- WHAT YOU SHOULD DO:
For each statement, say yes or no according to the passage on identification with the analyst, and quote the passage's deciding words. (a) Improvements that come from identification with the analyst last over time. (b) Lacan holds that the analyst and the analysand form an asymmetric relationship. (c) Whether post-analytic effects count as important depends on the analyst's theory.

- QUOTED PASSAGE:
[Start of section]
Something very different happens with the mechanism of <the identification with the analyst> where the concept of a separated other is lost and the capacity for discrimination and the asymmetric relationship is equally lost. This is a cure’s mechanism that is fragile and without sustentation. We may consider it to be like a <transferencial cure>. However the changes in the patient and the so called improvements coming from a <identification with the analyst>, are surprising and dramatic. They are similar to those taken place with the phenomenon of hypnosis. But I repeat they will not be sustained in time and are artificial and they don’t arise from a self discovery process that leads to an interior change.
Lacan outlines that the analyst and the analysand establish a <asymmetric> relationship, giving way to the analytic act. This doesn’t mean that during the cure (during the analytic process) other non analytic moments could exist (symmetrical moments). These moments correspond with the pedagogic act or the support moment of the orthopedic act. §4 Destiny of the post-analytic effects The ‘post-analytic effects’ in the cure will be considered important or irrelevant depending on the analyst’s theory. The concept of the post-analytic effects gets complicated on the basis of the difference that exists between an interrupted and a terminated analysis. These differences will force to specify the theoretical concept of ‘end of analysis’.
[End of section]
- INFORMATION SHOWN:
[Start of section]
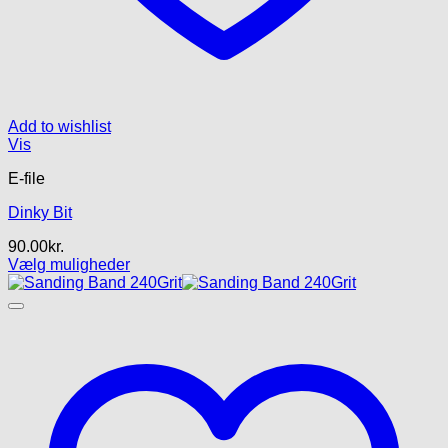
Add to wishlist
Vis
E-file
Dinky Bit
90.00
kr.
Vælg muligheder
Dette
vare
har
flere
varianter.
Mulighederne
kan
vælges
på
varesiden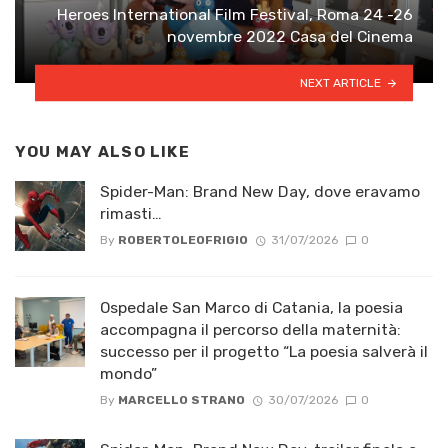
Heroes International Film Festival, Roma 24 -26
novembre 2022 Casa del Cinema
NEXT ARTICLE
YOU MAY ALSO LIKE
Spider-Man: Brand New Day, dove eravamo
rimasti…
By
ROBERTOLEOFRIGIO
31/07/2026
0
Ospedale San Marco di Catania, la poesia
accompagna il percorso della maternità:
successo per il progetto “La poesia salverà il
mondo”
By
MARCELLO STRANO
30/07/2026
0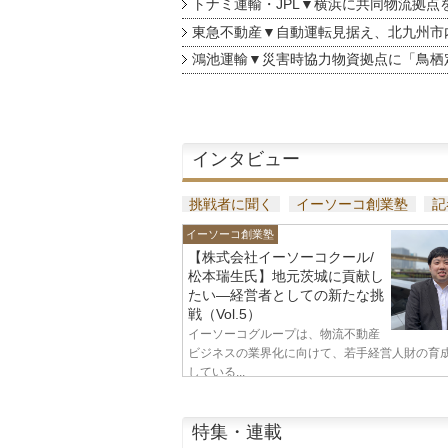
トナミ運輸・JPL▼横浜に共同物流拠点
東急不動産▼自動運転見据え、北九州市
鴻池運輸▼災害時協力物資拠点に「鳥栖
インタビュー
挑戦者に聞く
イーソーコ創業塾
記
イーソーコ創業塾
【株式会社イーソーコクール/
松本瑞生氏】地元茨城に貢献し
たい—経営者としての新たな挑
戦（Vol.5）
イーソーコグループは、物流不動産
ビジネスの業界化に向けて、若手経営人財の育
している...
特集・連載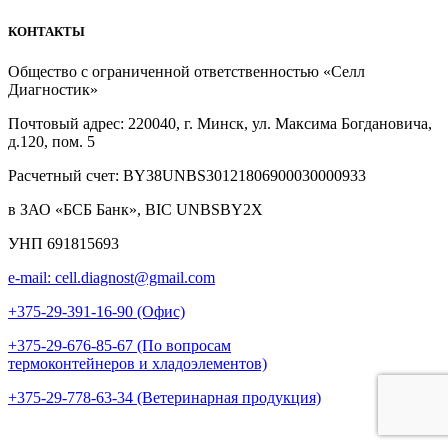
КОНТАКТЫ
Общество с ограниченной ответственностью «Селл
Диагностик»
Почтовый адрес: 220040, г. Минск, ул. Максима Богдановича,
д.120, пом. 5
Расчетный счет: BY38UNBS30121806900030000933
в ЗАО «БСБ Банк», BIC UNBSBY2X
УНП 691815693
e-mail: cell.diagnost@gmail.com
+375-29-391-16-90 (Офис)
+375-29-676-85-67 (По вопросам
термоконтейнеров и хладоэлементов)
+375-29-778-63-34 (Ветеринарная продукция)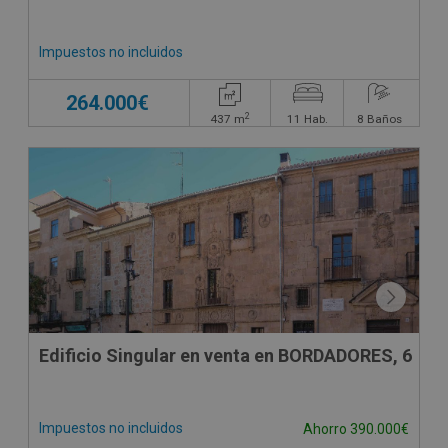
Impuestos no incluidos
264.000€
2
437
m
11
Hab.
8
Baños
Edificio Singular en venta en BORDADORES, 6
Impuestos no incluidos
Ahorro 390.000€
[End of section]
[Start of section]
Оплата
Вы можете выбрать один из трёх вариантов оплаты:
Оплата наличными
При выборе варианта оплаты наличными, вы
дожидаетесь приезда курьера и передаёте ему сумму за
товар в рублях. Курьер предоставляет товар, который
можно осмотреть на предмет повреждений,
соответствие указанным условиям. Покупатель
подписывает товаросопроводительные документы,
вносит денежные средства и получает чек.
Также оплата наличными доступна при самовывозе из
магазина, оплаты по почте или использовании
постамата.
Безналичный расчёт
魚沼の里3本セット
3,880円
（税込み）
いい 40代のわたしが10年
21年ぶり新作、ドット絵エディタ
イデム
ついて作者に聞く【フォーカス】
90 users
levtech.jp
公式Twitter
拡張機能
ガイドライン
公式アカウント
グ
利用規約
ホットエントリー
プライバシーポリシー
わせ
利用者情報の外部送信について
[End of section]
- REPLY:
(a) No: "they will not be sustained in time"
(b) Yes: "Lacan outlines that the analyst and the analysand establish a <asymmetric> relationship"
(c) Yes: "will be considered important or irrelevant depending on the analyst’s theory"